Seamus Heaney, The Greatest Irish Poet Since Yeats, Dies, 74
Seamus Heaney is a great loss to the literary world.
Seamus Heaney, an Irish literary giant who was awarded the Nobel Prize for Literature in 1995, has died aged 74, according to various reports.
Born near Toomebridge, Norther Ireland, Heaney worked as a teacher and then had a distinguished and effectively unparalleled career in poetry, living most of his literary life in Dublin.
He had suffered from ill heath in recent years and donated a collection of his literary papers to the National Library of Ireland in 2011, including a vast collection of loose-leaf, typescript and manuscript worksheets and notebooks.
Heaney's most notable works include Death of a Naturalist (1966), Station Island (1984), Seeing Things (1991) and North (1975). His poem Miracle was directly inspired by his health struggles, particularly the stroke he suffered.
Heaney's death comes only two days after he appeared at the International Society of Anglo-Saxonists Conference, reading a selection of his translations of Old English and Medieval Irish poetry, as well as poems on medieval topics, according to ITN.

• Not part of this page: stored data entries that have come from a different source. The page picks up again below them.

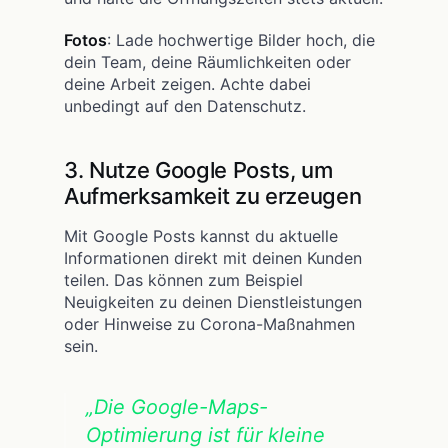
Fotos
: Lade hochwertige Bilder hoch, die
dein Team, deine Räumlichkeiten oder
deine Arbeit zeigen. Achte dabei
unbedingt auf den Datenschutz.
3. Nutze Google Posts, um
Aufmerksamkeit zu erzeugen
Mit Google Posts kannst du aktuelle
Informationen direkt mit deinen Kunden
teilen. Das können zum Beispiel
Neuigkeiten zu deinen Dienstleistungen
oder Hinweise zu Corona-Maßnahmen
sein.
„Die Google-Maps-
Optimierung ist für kleine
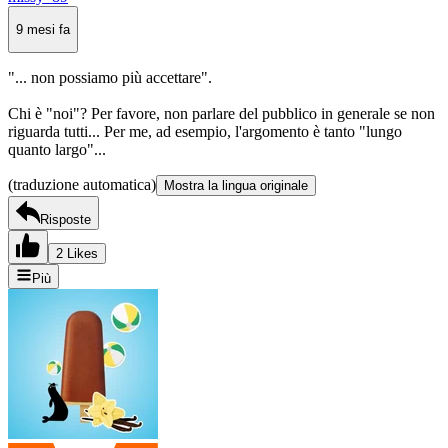
9 mesi fa
"... non possiamo più accettare".
Chi è "noi"? Per favore, non parlare del pubblico in generale se non
riguarda tutti... Per me, ad esempio, l'argomento è tanto "lungo
quanto largo"...
(traduzione automatica)
Mostra la lingua originale
Risposte
2 Likes
Più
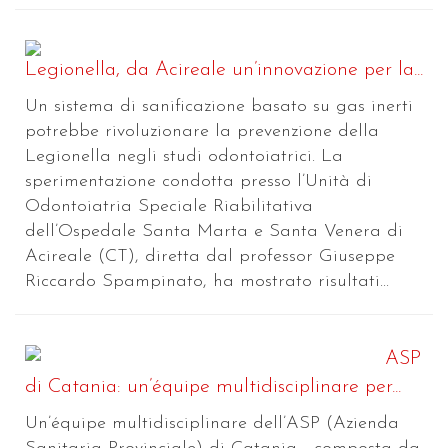
Legionella, da Acireale un’innovazione per la...
Un sistema di sanificazione basato su gas inerti
potrebbe rivoluzionare la prevenzione della
Legionella negli studi odontoiatrici. La
sperimentazione condotta presso l’Unità di
Odontoiatria Speciale Riabilitativa
dell’Ospedale Santa Marta e Santa Venera di
Acireale (CT), diretta dal professor Giuseppe
Riccardo Spampinato, ha mostrato risultati...
ASP
di Catania: un’équipe multidisciplinare per...
Un’équipe multidisciplinare dell’ASP (Azienda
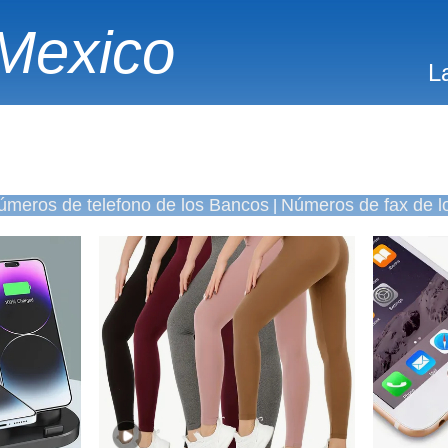
Mexico
L
úmeros de telefono de los Bancos
Números de fax de l
|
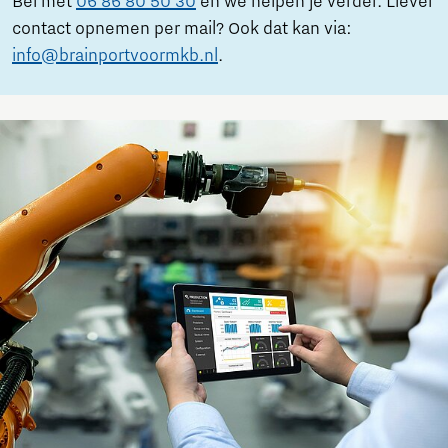
Bel met
06 86 80 50 30
en we helpen je verder. Liever
contact opnemen per mail? Ook dat kan via:
info@brainportvoormkb.nl
.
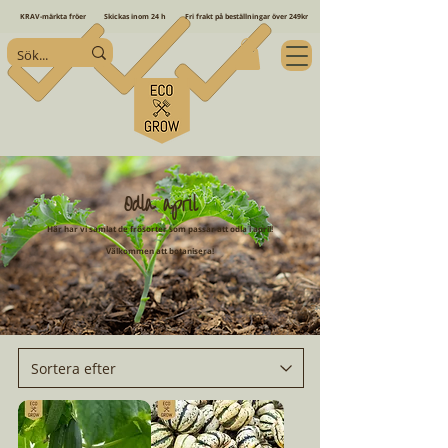
KRAV-märkta fröer
Skickas inom 24 h
Fri frakt på beställningar över 249kr
Odla april
Här har vi samlat de frösorter som passar att odla i april!
Välkommen att botanisera!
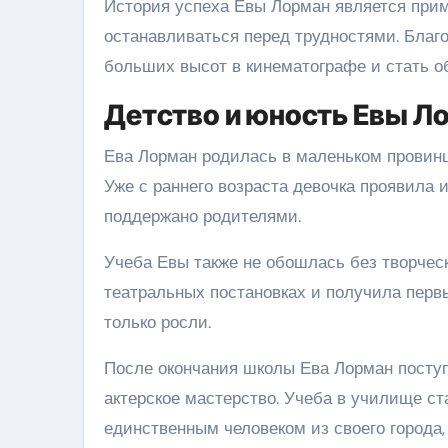
История успеха Евы Лорман является приме
останавливаться перед трудностями. Благо
больших высот в кинематографе и стать о
Детство и юность Евы Л
Ева Лорман родилась в маленьком провинц
Уже с раннего возраста девочка проявила и
поддержано родителями.
Учеба Евы также не обошлась без творческ
театральных постановках и получила перв
только росли.
После окончания школы Ева Лорман поступ
актерское мастерство. Учеба в училище ст
единственным человеком из своего города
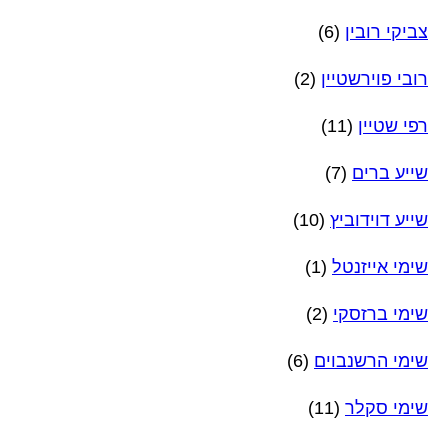
צביקי רובין
(6)
רובי פוירשטיין
(2)
רפי שטיין
(11)
שייע ברים
(7)
שייע דוידוביץ
(10)
שימי אייזנטל
(1)
שימי ברזסקי
(2)
שימי הרשנבוים
(6)
שימי סקלר
(11)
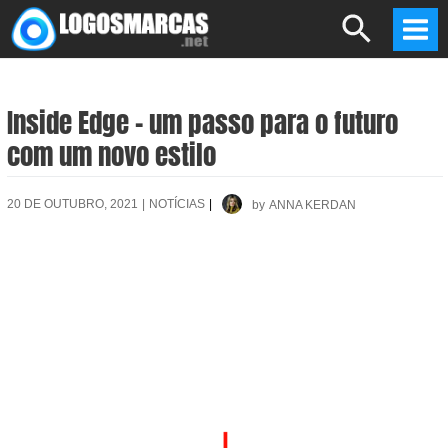
Skip
Search
to
Mai
content
Men
Inside Edge – um passo para o futuro
com um novo estilo
20 DE OUTUBRO, 2021
|
NOTÍCIAS
|
by
ANNA KERDAN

Tributes have already begun flooding in, with broadcaster Jon Snow writing on his Channel 4 blog, "He was probably one of the greatest poets of the late 20th/early 21st century. When you met him, he was an extension of the poetry that you had read. A wonderful man, white-tousle-haired head, full of light and life, who always greeted you as a long-lost friend."
Over the course of his career, Heaney won a plethora of literary awards, including the distinguished TS Eliot Prize. He was also made Honorary Fellow of the Royal Society of Literature.